• **What to produce**: Convert the rows from the start through the line containing "Prévenez-moi de tous les nouve" into a JSON list of strings, one string per line, with blank lines omitted. Leave the pictures out of the result.
Excerpted data below:
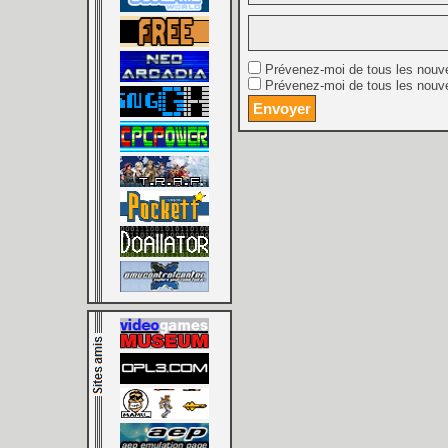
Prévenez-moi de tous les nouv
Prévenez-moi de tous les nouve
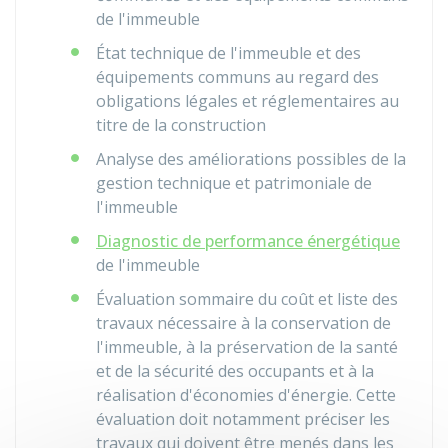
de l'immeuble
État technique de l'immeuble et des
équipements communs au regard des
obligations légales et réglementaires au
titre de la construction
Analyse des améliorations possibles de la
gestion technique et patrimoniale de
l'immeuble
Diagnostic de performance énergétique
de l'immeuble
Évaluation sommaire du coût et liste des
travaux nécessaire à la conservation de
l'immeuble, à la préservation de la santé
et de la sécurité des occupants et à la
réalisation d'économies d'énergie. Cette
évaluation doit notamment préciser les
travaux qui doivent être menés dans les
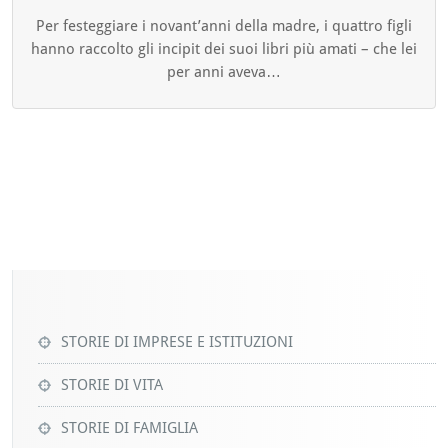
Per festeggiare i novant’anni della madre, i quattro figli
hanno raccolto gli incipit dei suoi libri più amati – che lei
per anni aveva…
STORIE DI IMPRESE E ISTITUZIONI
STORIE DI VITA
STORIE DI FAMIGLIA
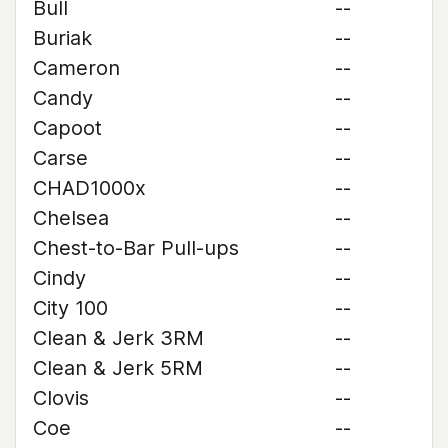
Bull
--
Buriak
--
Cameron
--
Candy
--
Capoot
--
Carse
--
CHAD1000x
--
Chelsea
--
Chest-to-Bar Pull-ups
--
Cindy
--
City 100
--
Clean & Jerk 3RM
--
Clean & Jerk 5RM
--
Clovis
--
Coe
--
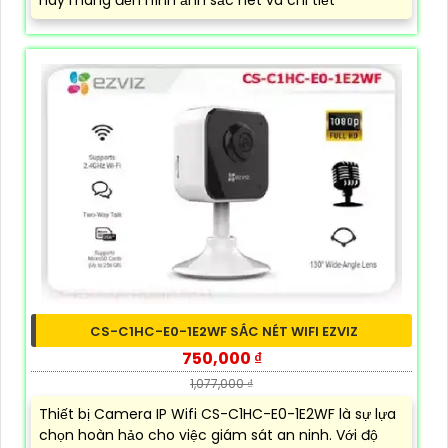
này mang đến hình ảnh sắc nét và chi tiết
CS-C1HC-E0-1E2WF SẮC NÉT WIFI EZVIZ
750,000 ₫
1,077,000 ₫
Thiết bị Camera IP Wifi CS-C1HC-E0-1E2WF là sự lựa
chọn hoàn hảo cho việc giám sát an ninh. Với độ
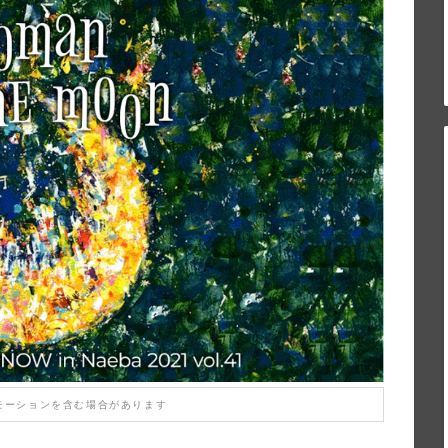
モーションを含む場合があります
End of Excerpted data.
• **Reply to the task**:
[
  "Prévenez-moi de tous les nouv",
  "Prévenez-moi de tous les nouve"
]